» Task to carry out:
A faithful copy of the data below is required, leaving out every picture.

» Given records:

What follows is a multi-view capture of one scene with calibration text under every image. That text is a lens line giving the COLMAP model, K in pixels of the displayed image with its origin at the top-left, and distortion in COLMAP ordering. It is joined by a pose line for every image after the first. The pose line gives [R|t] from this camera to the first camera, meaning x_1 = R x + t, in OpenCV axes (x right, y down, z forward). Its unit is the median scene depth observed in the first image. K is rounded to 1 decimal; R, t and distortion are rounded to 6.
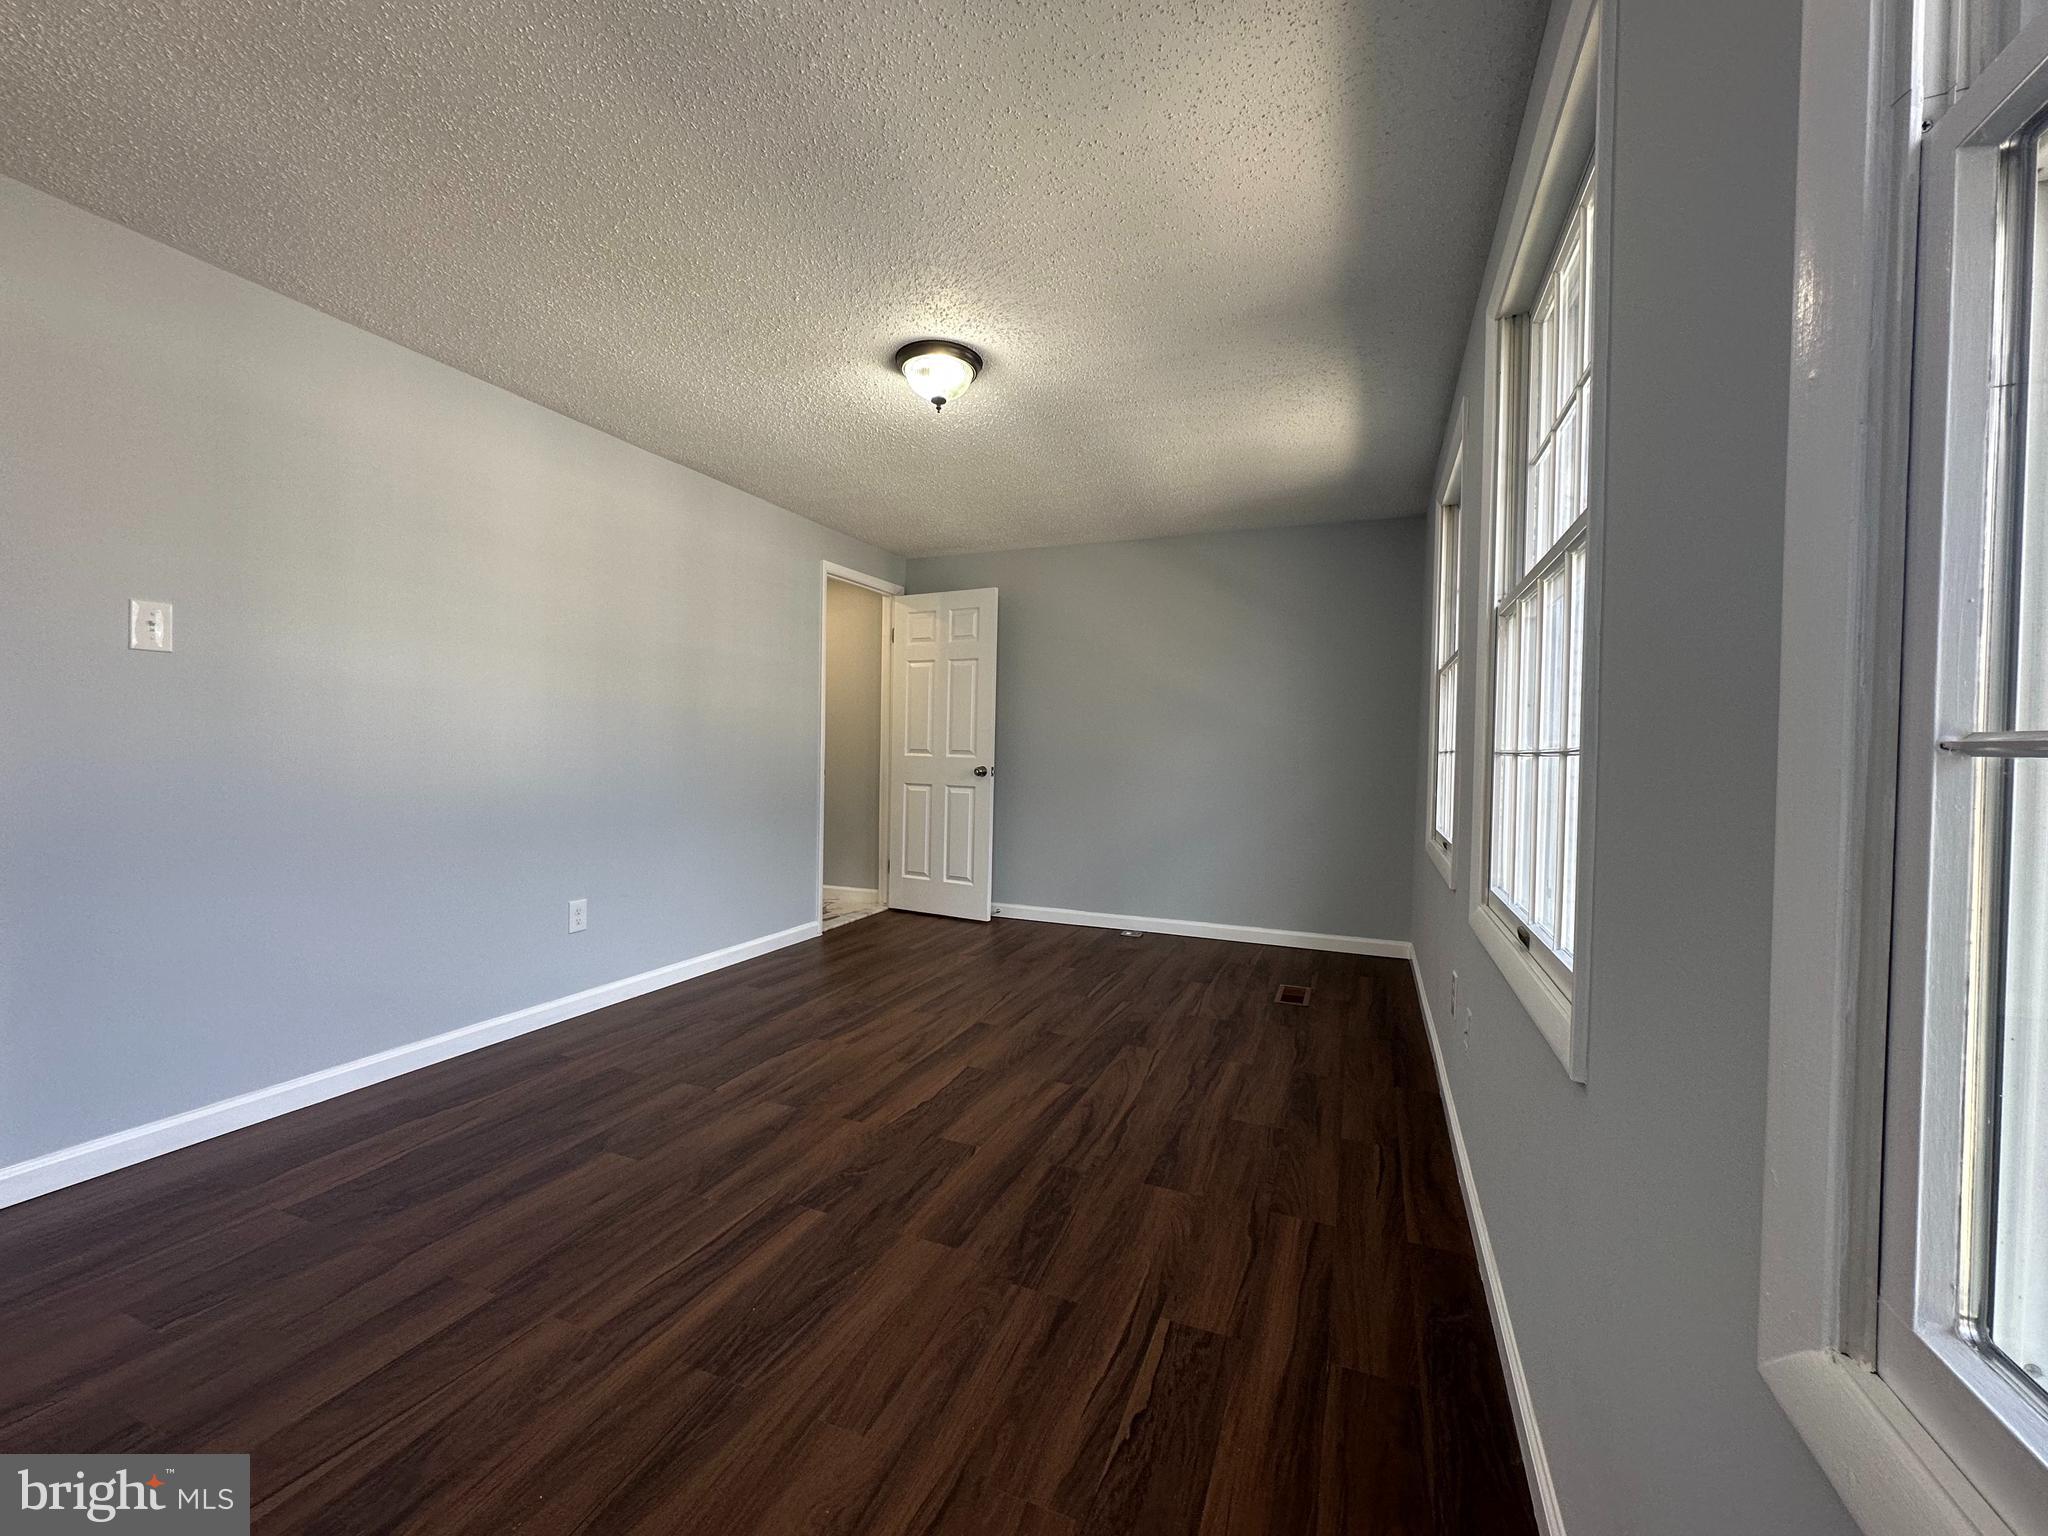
lens RADIAL K [[812.4, 0, 1024.0], [0, 812.4, 768.0], [0, 0, 1]] dist [-0.007708, -0.000265]
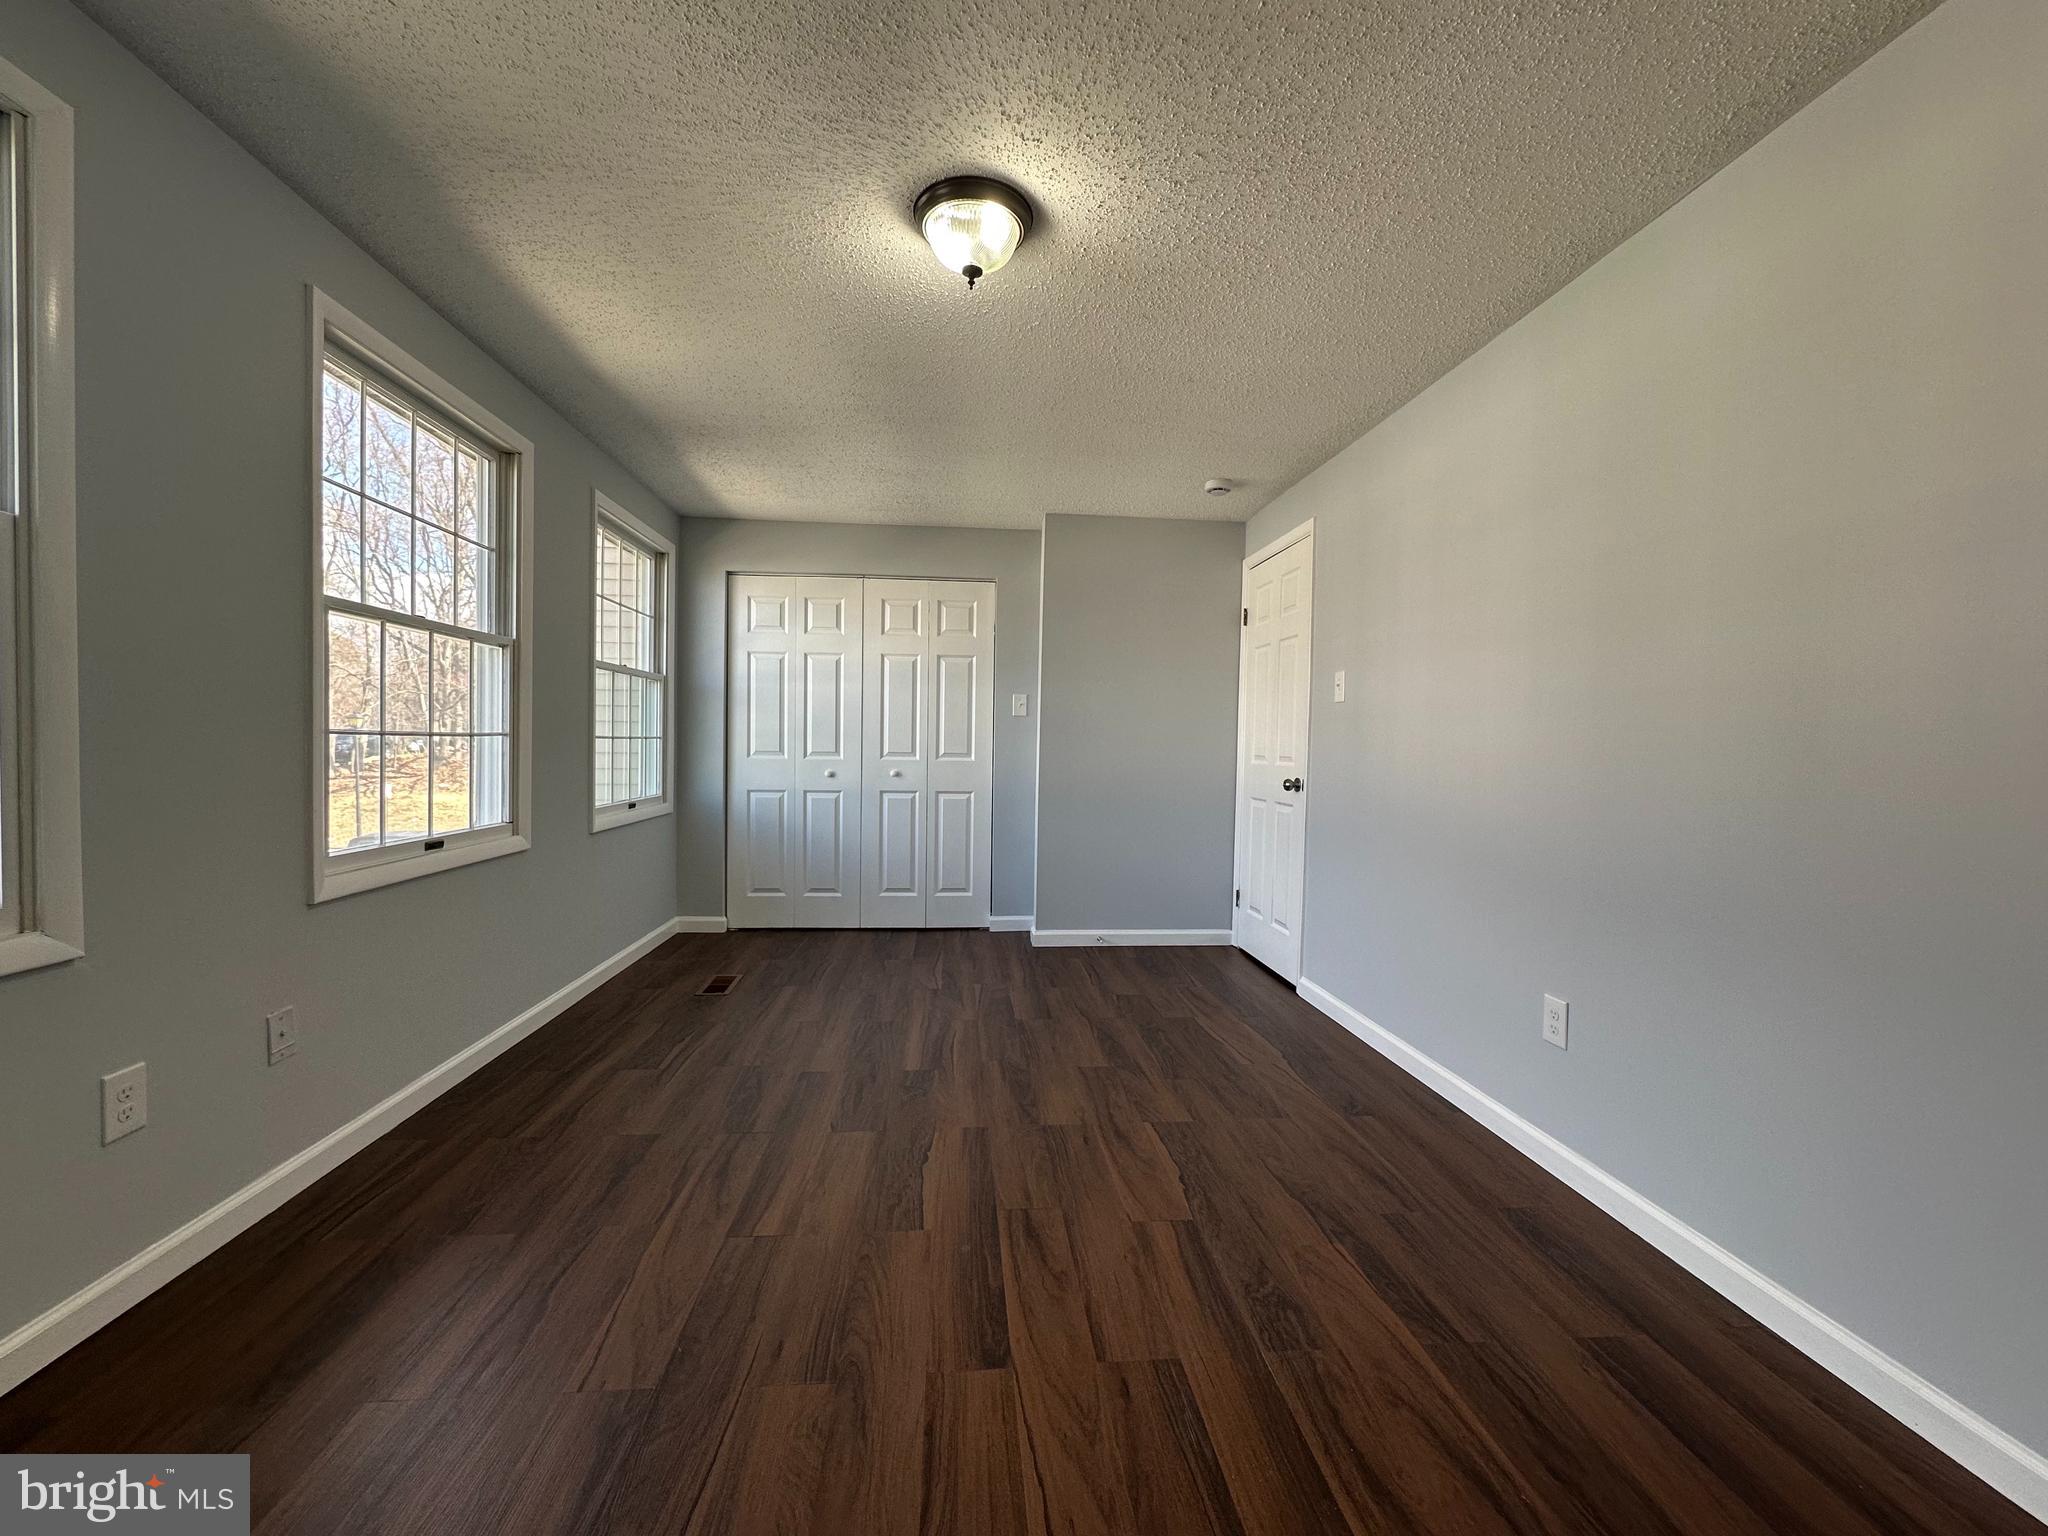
lens RADIAL K [[812.4, 0, 1024.0], [0, 812.4, 768.0], [0, 0, 1]] dist [-0.007708, -0.000265]
pose [[-0.883033, -0.022676, -0.468763, 0.207593], [-0.046709, 0.998119, 0.039706, -0.043227], [0.466981, 0.056958, -0.882431, 1.890582]]
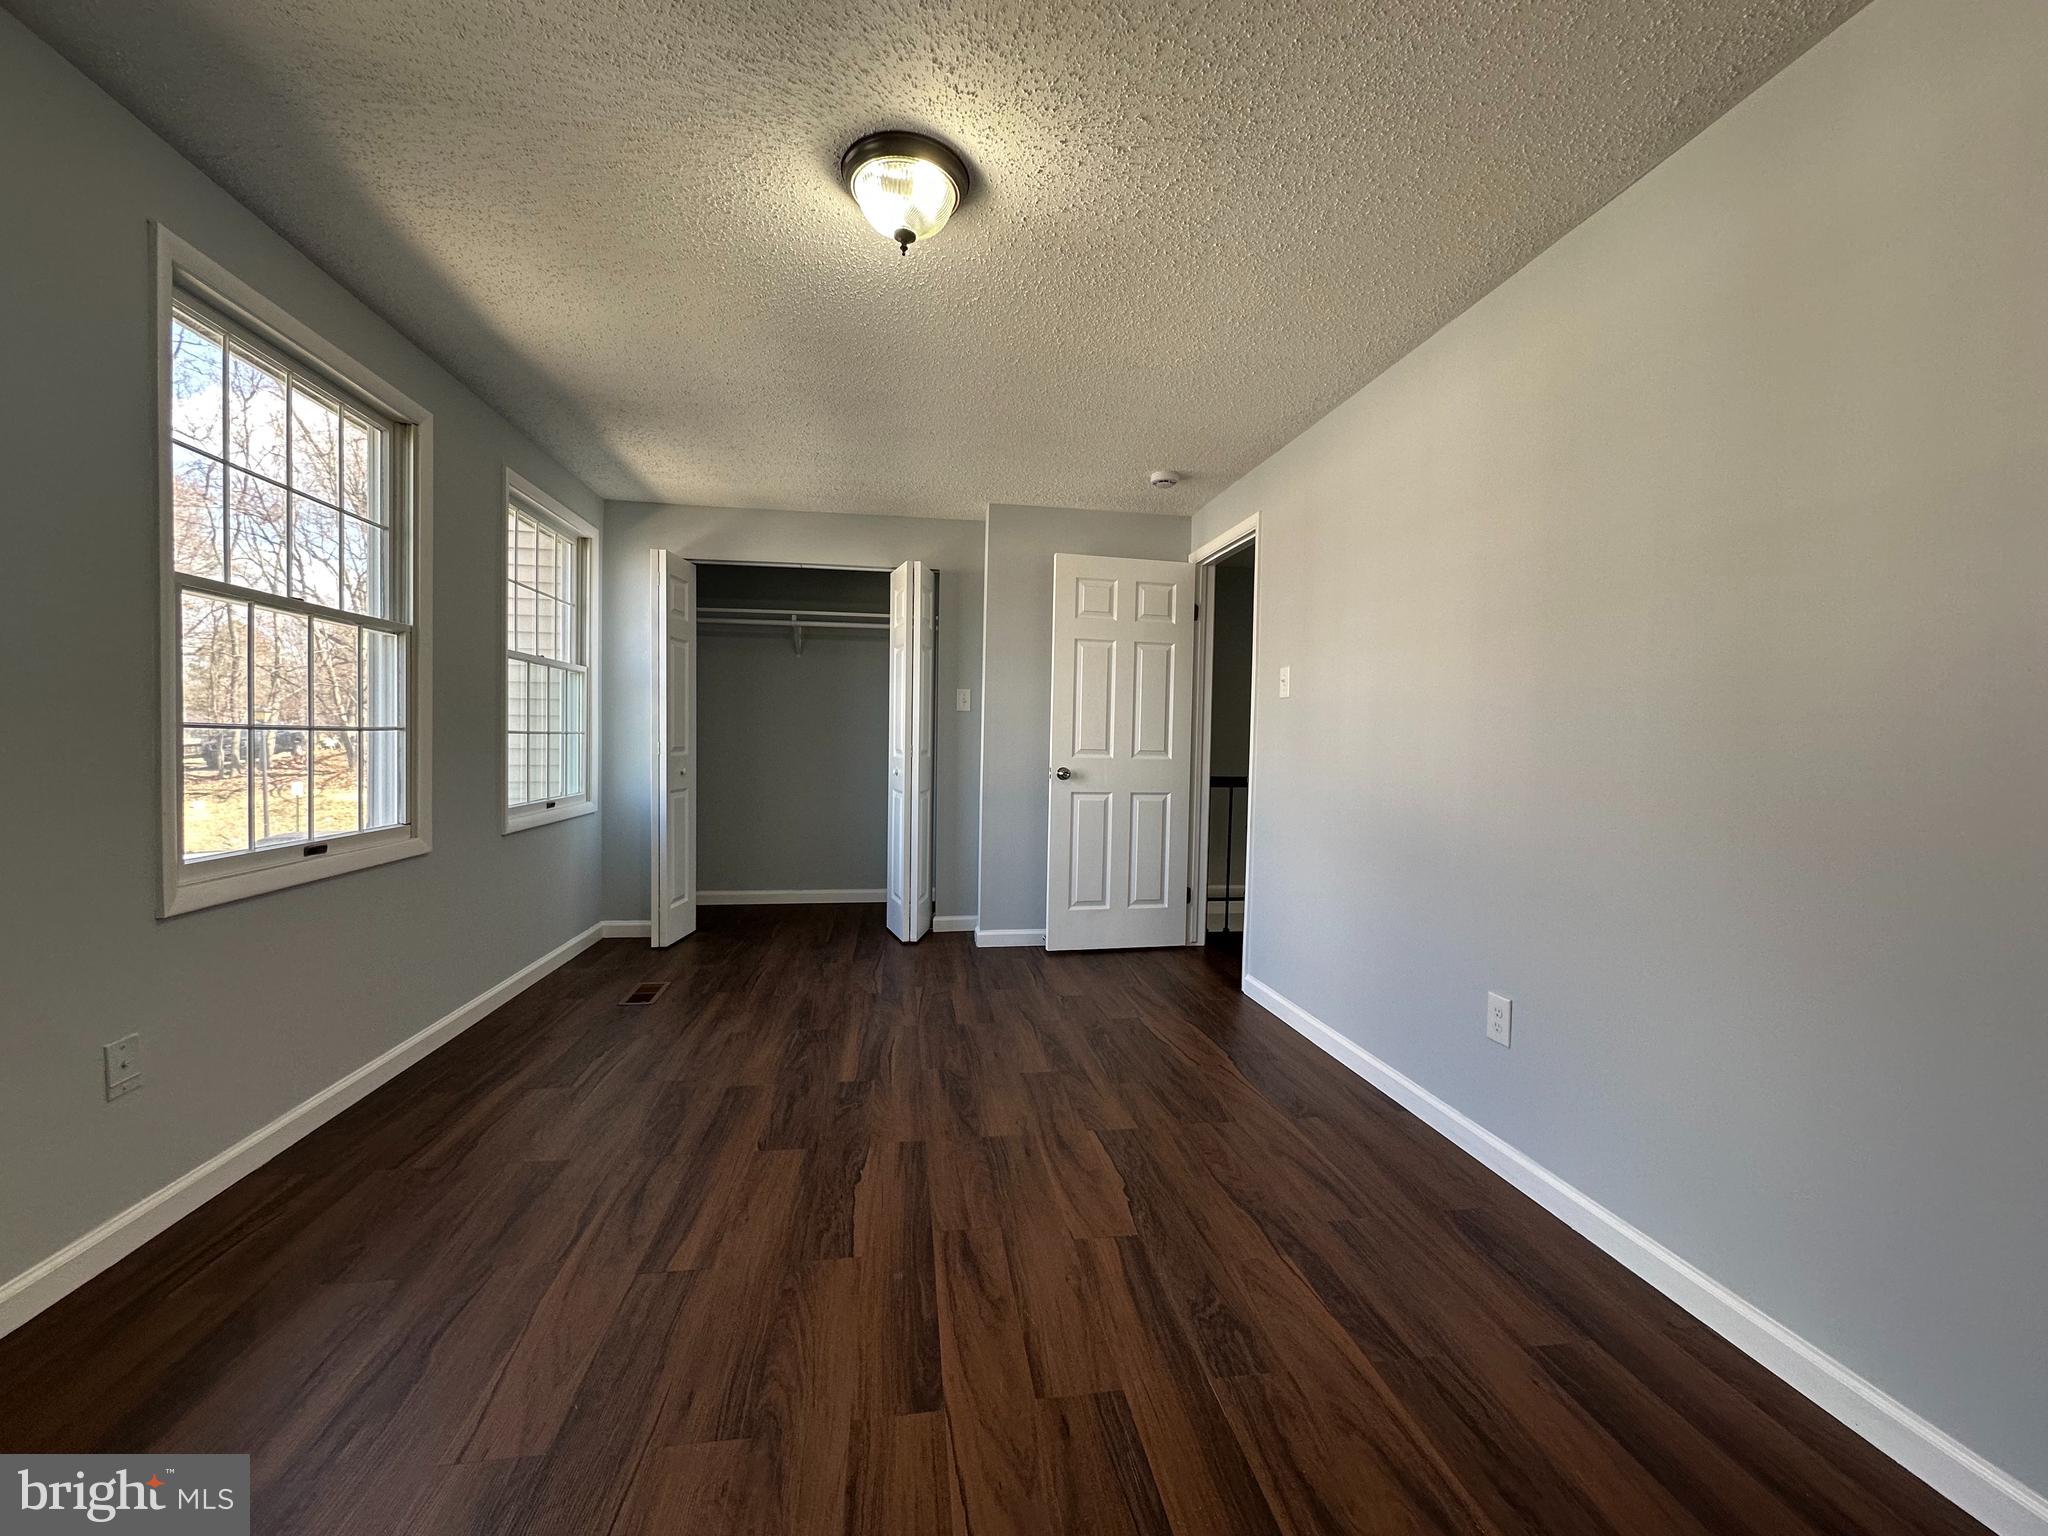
lens RADIAL K [[812.4, 0, 1024.0], [0, 812.4, 768.0], [0, 0, 1]] dist [-0.007708, -0.000265]
pose [[-0.851643, -0.019505, -0.523759, 0.177857], [-0.048177, 0.997990, 0.041171, -0.042458], [0.521903, 0.060296, -0.850871, 1.858700]]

» Task answer:
What follows is a multi-view capture of one scene with calibration text under every image. That text is a lens line giving the COLMAP model, K in pixels of the displayed image with its origin at the top-left, and distortion in COLMAP ordering. It is joined by a pose line for every image after the first. The pose line gives [R|t] from this camera to the first camera, meaning x_1 = R x + t, in OpenCV axes (x right, y down, z forward). Its unit is the median scene depth observed in the first image. K is rounded to 1 decimal; R, t and distortion are rounded to 6.
lens RADIAL K [[812.4, 0, 1024.0], [0, 812.4, 768.0], [0, 0, 1]] dist [-0.007708, -0.000265]
lens RADIAL K [[812.4, 0, 1024.0], [0, 812.4, 768.0], [0, 0, 1]] dist [-0.007708, -0.000265]
pose [[-0.883033, -0.022676, -0.468763, 0.207593], [-0.046709, 0.998119, 0.039706, -0.043227], [0.466981, 0.056958, -0.882431, 1.890582]]
lens RADIAL K [[812.4, 0, 1024.0], [0, 812.4, 768.0], [0, 0, 1]] dist [-0.007708, -0.000265]
pose [[-0.851643, -0.019505, -0.523759, 0.177857], [-0.048177, 0.997990, 0.041171, -0.042458], [0.521903, 0.060296, -0.850871, 1.858700]]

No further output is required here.